HostSo it's not just that they don't like each other, it's that they're physically barred from sharing space?
GuestExactly. And it helps to stop thinking of electrons as little dots or gnats orbiting a center. It's better to think of them as a mist or a cloud. In a hard solid, like a steel beam, those clouds are locked into very stiff, repeating shapes. When you press on that beam, you're trying to squeeze those clouds into a smaller space.
HostAnd I'm guessing the clouds don't want to be squeezed.
GuestNot at all. To squeeze them, you would've to force the electrons to move into much faster, more frantic energy states just to avoid each other. The amount of energy it would take to actually force them into those new states is just massive. Most of the time, we simply can't provide enough force to make it happen. So, the clouds stay put, and the object stays hard.
HostSo when I say a table is hard, I'm not really talking about how much stuff is in it. I'm talking about how much energy it takes to move those clouds.

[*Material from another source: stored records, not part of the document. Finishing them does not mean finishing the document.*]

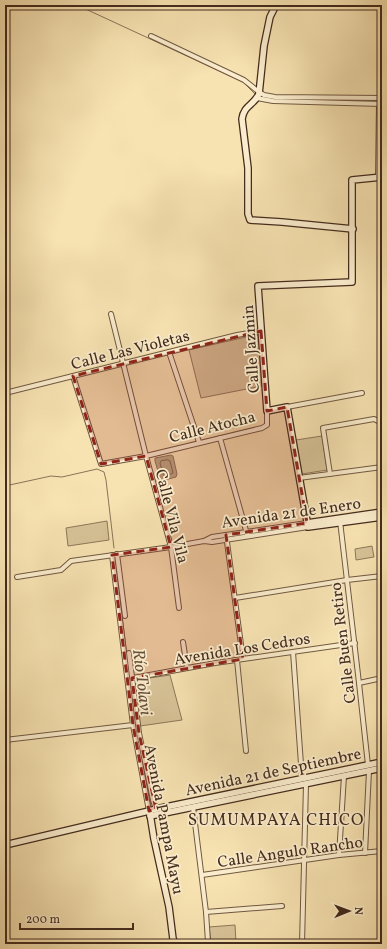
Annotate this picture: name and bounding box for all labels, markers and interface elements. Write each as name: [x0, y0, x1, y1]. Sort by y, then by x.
street label: Calle Jazmin: [238, 304, 266, 394]
street label: Calle Las Violetas: [69, 326, 192, 376]
street label: Calle Atocha: [167, 407, 258, 449]
street label: Calle Vila Vila: [149, 467, 193, 566]
street label: Avenida 21 de Enero: [220, 493, 362, 535]
street label: Calle Buen Retiro: [326, 581, 362, 705]
street label: Avenida Los Cedros: [173, 628, 312, 672]
water label: Río Tolavi: [126, 648, 157, 717]
street label: Avenida Pampa Mayu: [138, 742, 188, 896]
street label: Avenida 21 de Septiembre: [183, 744, 363, 802]
district label: SUMUMPAYA CHICO: [188, 809, 364, 832]
street label: Calle Angulo Rancho: [216, 832, 364, 874]
north arrow: [329, 891, 369, 931]
scale bar: [20, 905, 133, 931]
text: N: [350, 907, 365, 915]
text: 200 m: [26, 912, 60, 928]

GuestThat's it. The hardness of an object is really just a measure of how much energy it takes to squeeze those electron clouds closer together. Because that energy is so high, we get a reliable, solid world where we can sit on chairs and walk on floors without falling through.
HostThe chair I'm sitting in isn't really a solid block of wood at all, but a collection of very stubborn clouds that refuse to let me into their personal space.
HostThis wooden seat is just a tiny gap and a massive amount of invisible energy holding me up.